*** Begin section ***
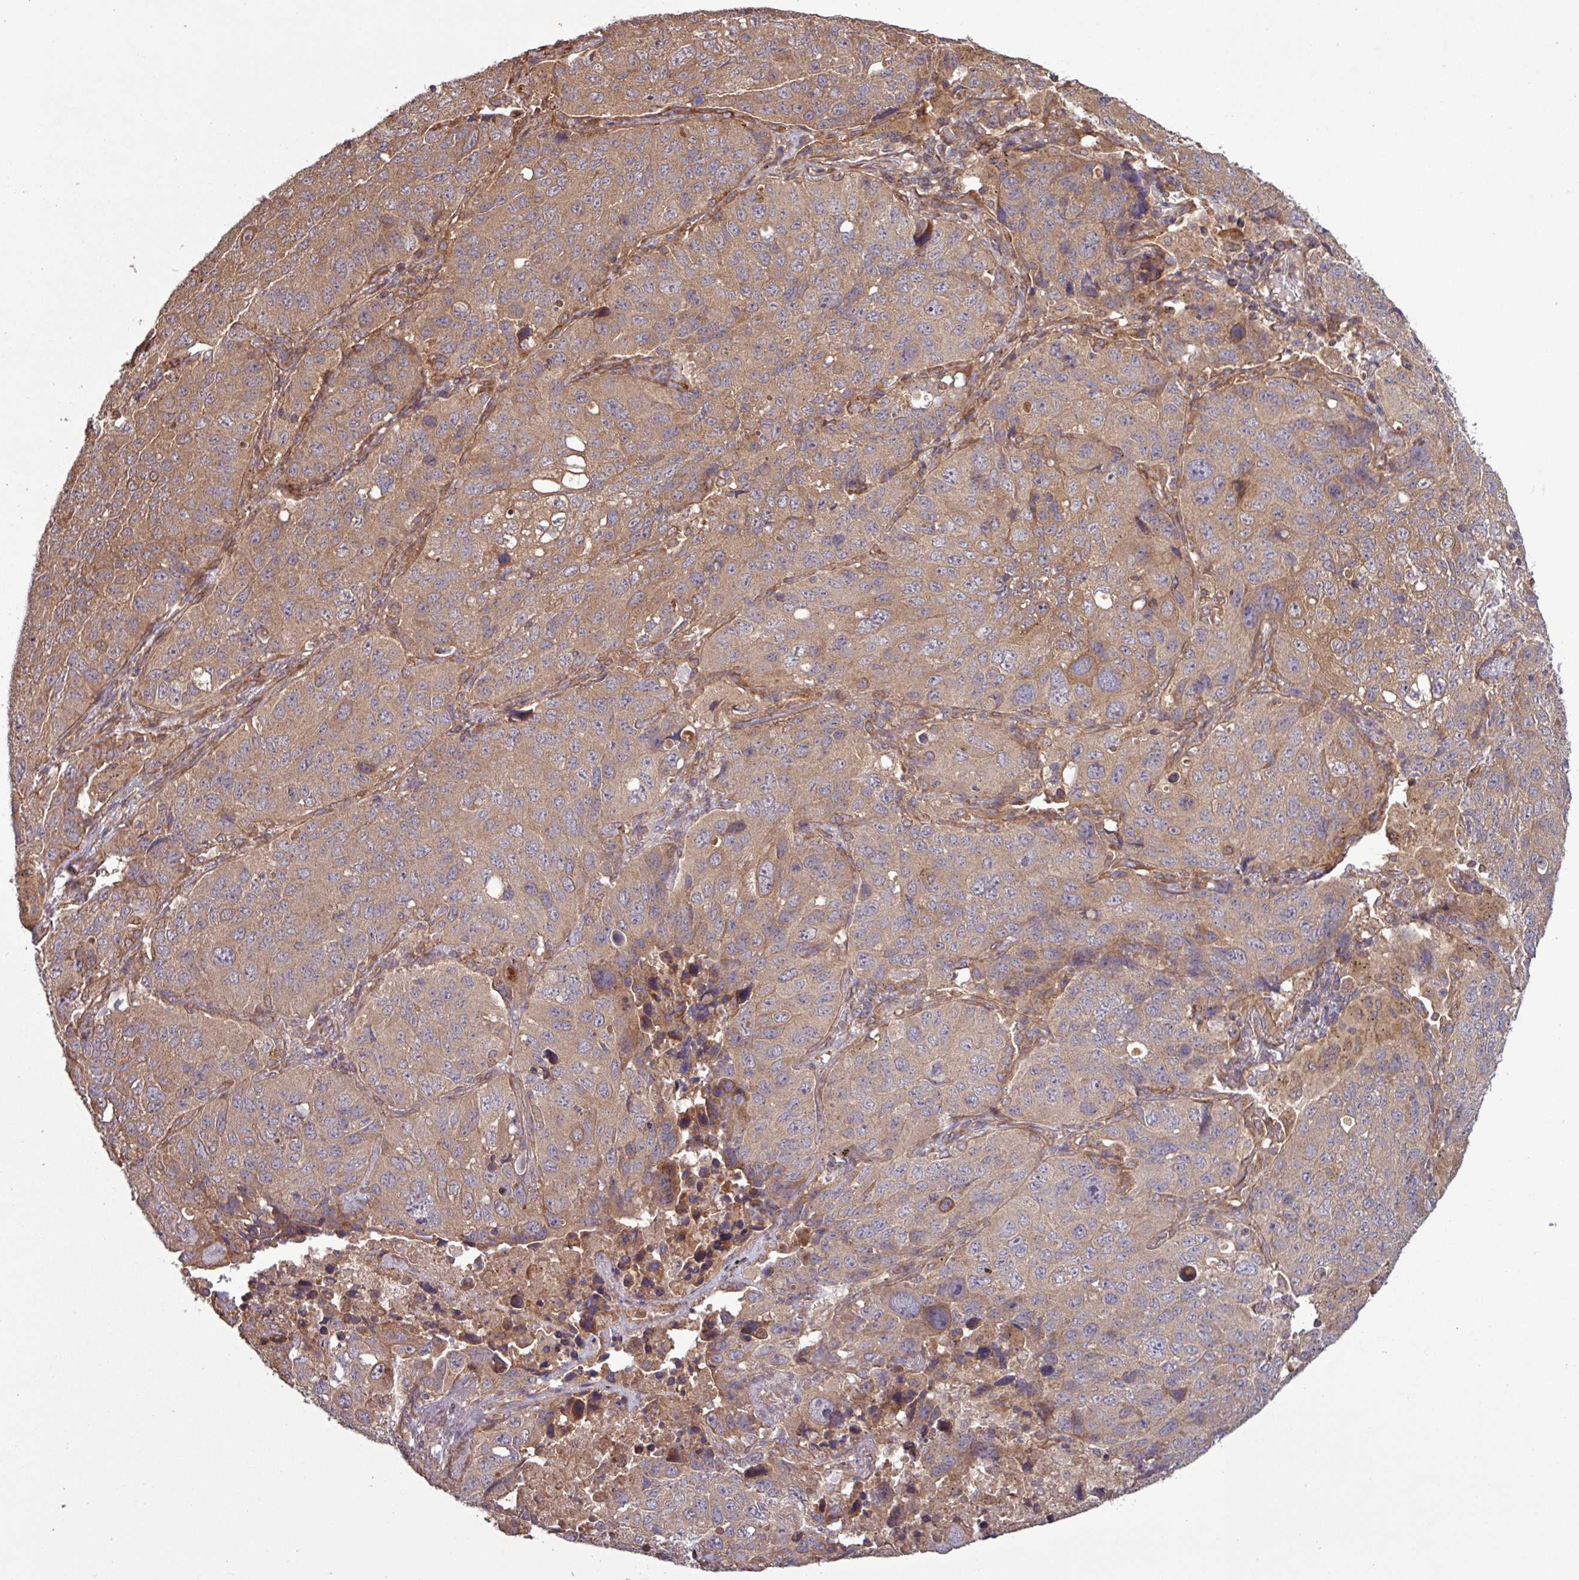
{"staining": {"intensity": "moderate", "quantity": ">75%", "location": "cytoplasmic/membranous"}, "tissue": "lung cancer", "cell_type": "Tumor cells", "image_type": "cancer", "snomed": [{"axis": "morphology", "description": "Squamous cell carcinoma, NOS"}, {"axis": "topography", "description": "Lung"}], "caption": "Brown immunohistochemical staining in lung cancer displays moderate cytoplasmic/membranous staining in approximately >75% of tumor cells. The protein of interest is stained brown, and the nuclei are stained in blue (DAB (3,3'-diaminobenzidine) IHC with brightfield microscopy, high magnification).", "gene": "TRABD2A", "patient": {"sex": "male", "age": 60}}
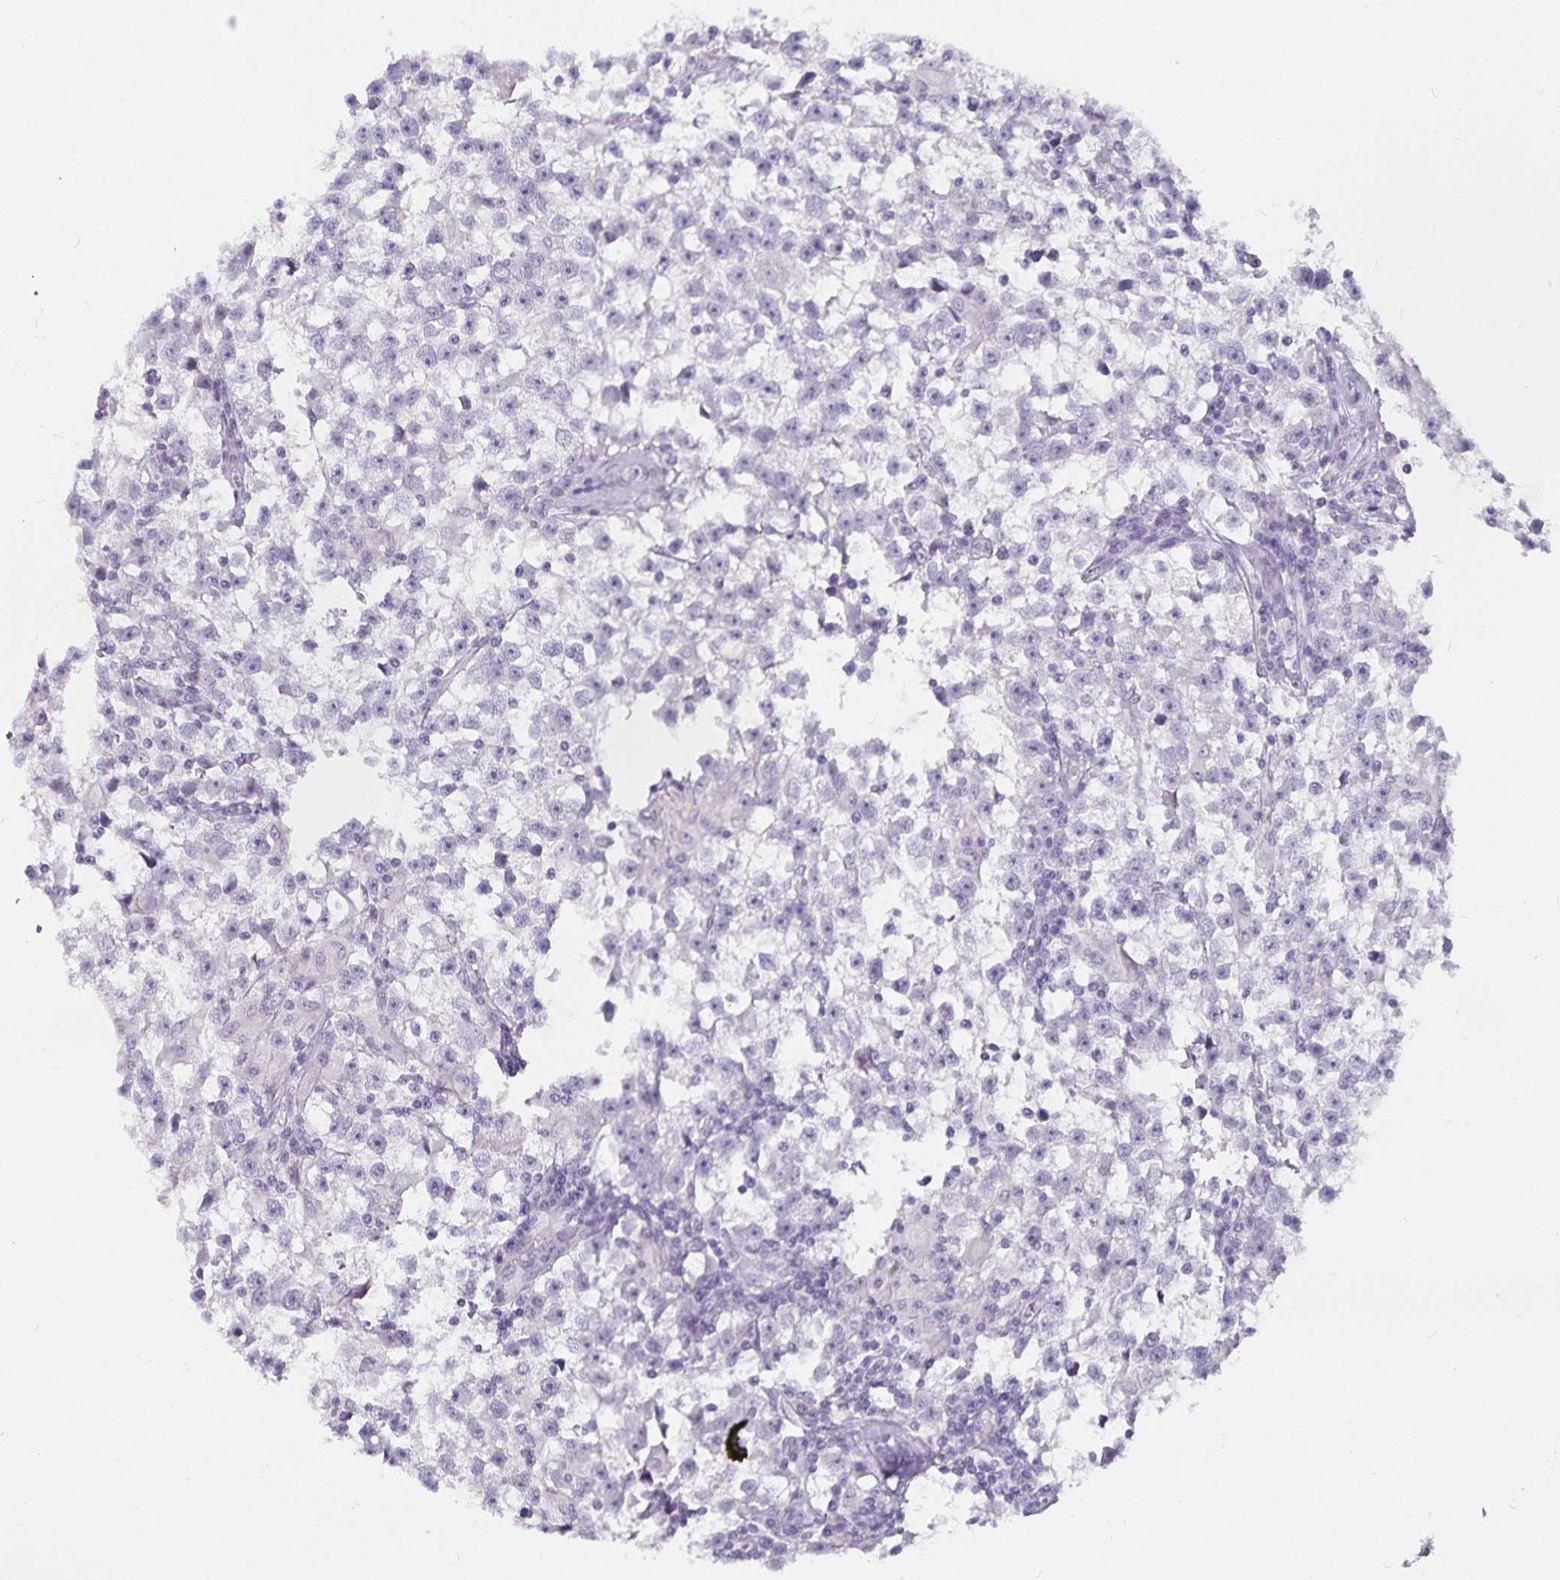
{"staining": {"intensity": "negative", "quantity": "none", "location": "none"}, "tissue": "testis cancer", "cell_type": "Tumor cells", "image_type": "cancer", "snomed": [{"axis": "morphology", "description": "Seminoma, NOS"}, {"axis": "topography", "description": "Testis"}], "caption": "Immunohistochemistry (IHC) of human seminoma (testis) demonstrates no positivity in tumor cells.", "gene": "CA12", "patient": {"sex": "male", "age": 31}}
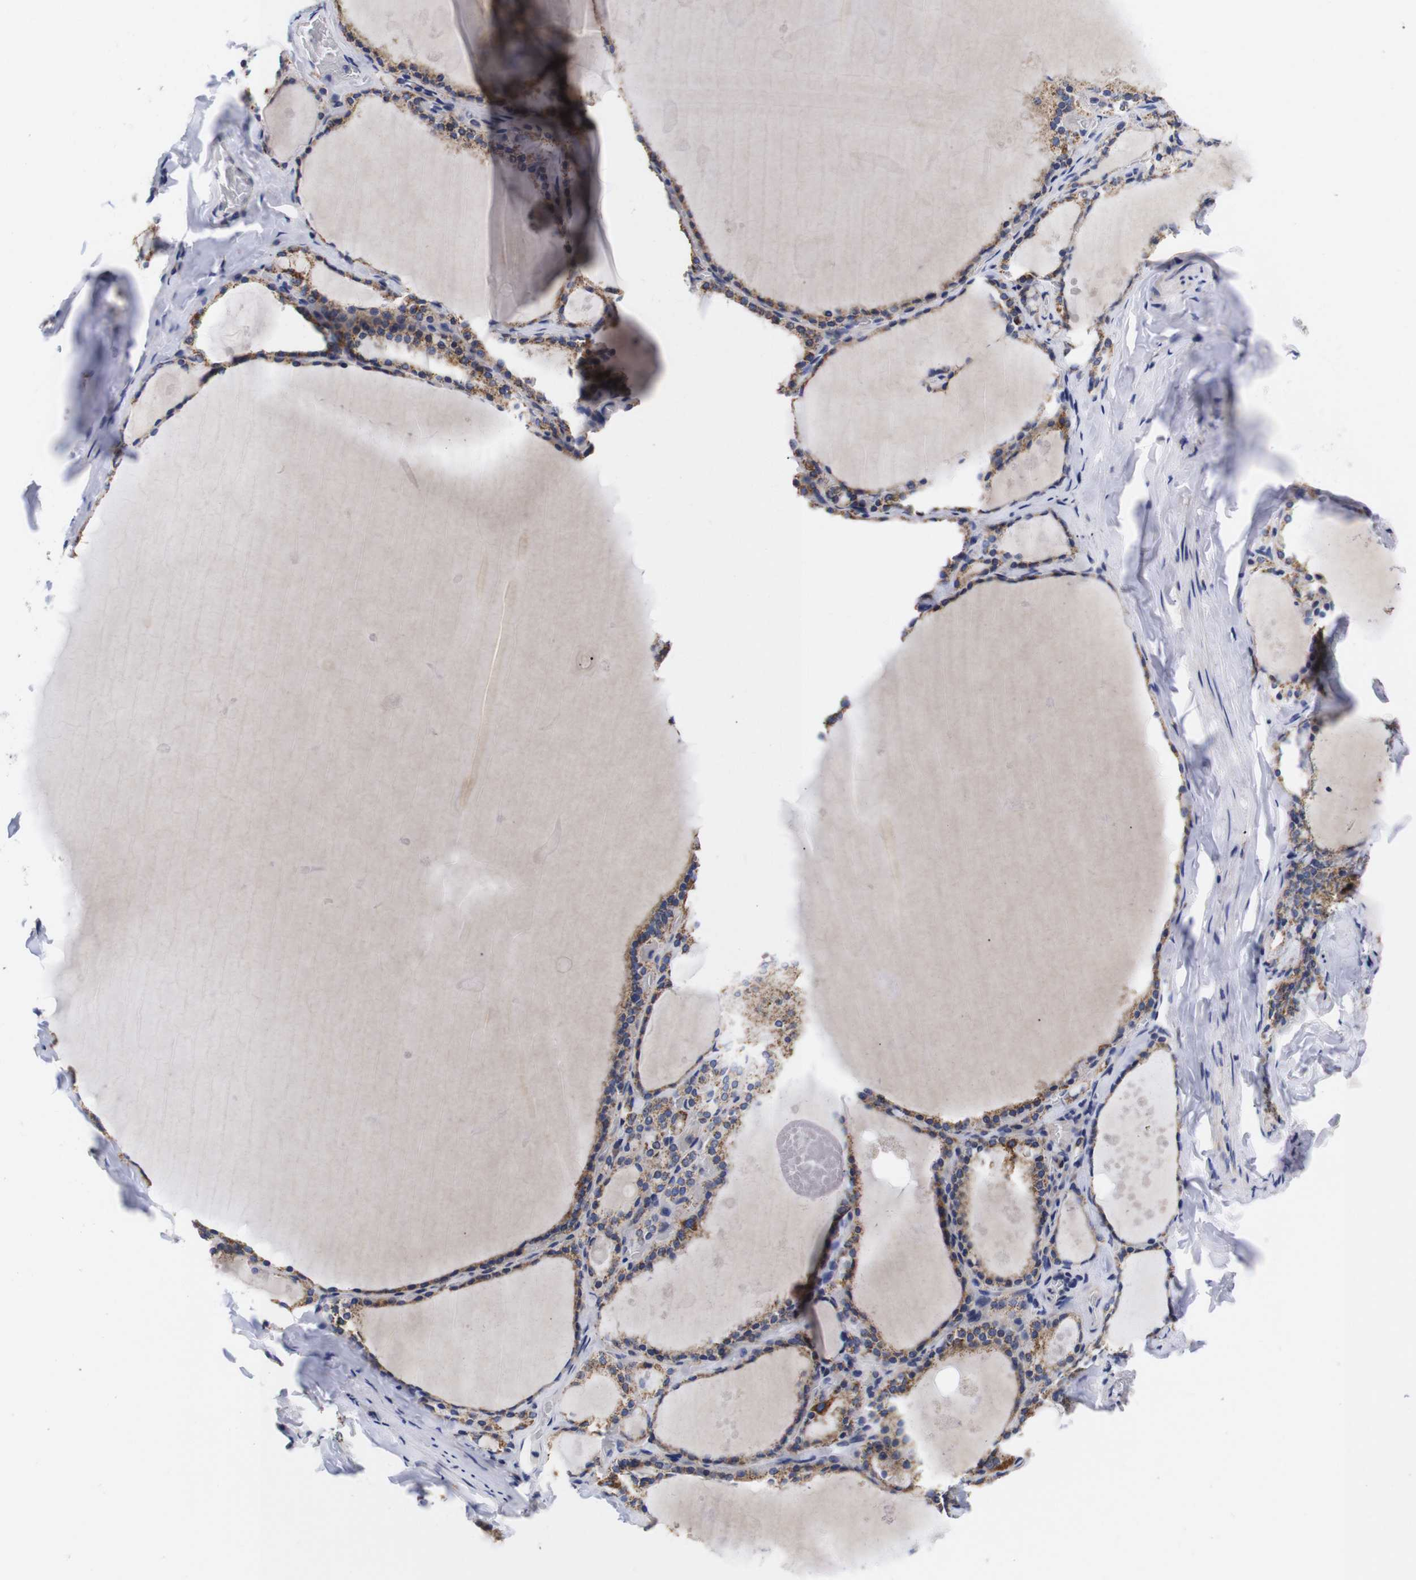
{"staining": {"intensity": "moderate", "quantity": ">75%", "location": "cytoplasmic/membranous"}, "tissue": "thyroid gland", "cell_type": "Glandular cells", "image_type": "normal", "snomed": [{"axis": "morphology", "description": "Normal tissue, NOS"}, {"axis": "topography", "description": "Thyroid gland"}], "caption": "Glandular cells show medium levels of moderate cytoplasmic/membranous staining in approximately >75% of cells in normal thyroid gland. (Stains: DAB in brown, nuclei in blue, Microscopy: brightfield microscopy at high magnification).", "gene": "OPN3", "patient": {"sex": "male", "age": 56}}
*** End section ***
> **Exercise description**: A complete answer lists each line of the data that holds the word "cancer".

> **Exercise result**:
{"staining": {"intensity": "moderate", "quantity": ">75%", "location": "cytoplasmic/membranous"}, "tissue": "lung cancer", "cell_type": "Tumor cells", "image_type": "cancer", "snomed": [{"axis": "morphology", "description": "Squamous cell carcinoma, NOS"}, {"axis": "topography", "description": "Lung"}], "caption": "Brown immunohistochemical staining in lung cancer displays moderate cytoplasmic/membranous staining in approximately >75% of tumor cells. The protein of interest is stained brown, and the nuclei are stained in blue (DAB (3,3'-diaminobenzidine) IHC with brightfield microscopy, high magnification).", "gene": "TRABD2A", "patient": {"sex": "male", "age": 60}}
{"staining": {"intensity": "negative", "quantity": "none", "location": "none"}, "tissue": "testis cancer", "cell_type": "Tumor cells", "image_type": "cancer", "snomed": [{"axis": "morphology", "description": "Seminoma, NOS"}, {"axis": "topography", "description": "Testis"}], "caption": "Immunohistochemistry (IHC) of human seminoma (testis) demonstrates no positivity in tumor cells.", "gene": "CA12", "patient": {"sex": "male", "age": 31}}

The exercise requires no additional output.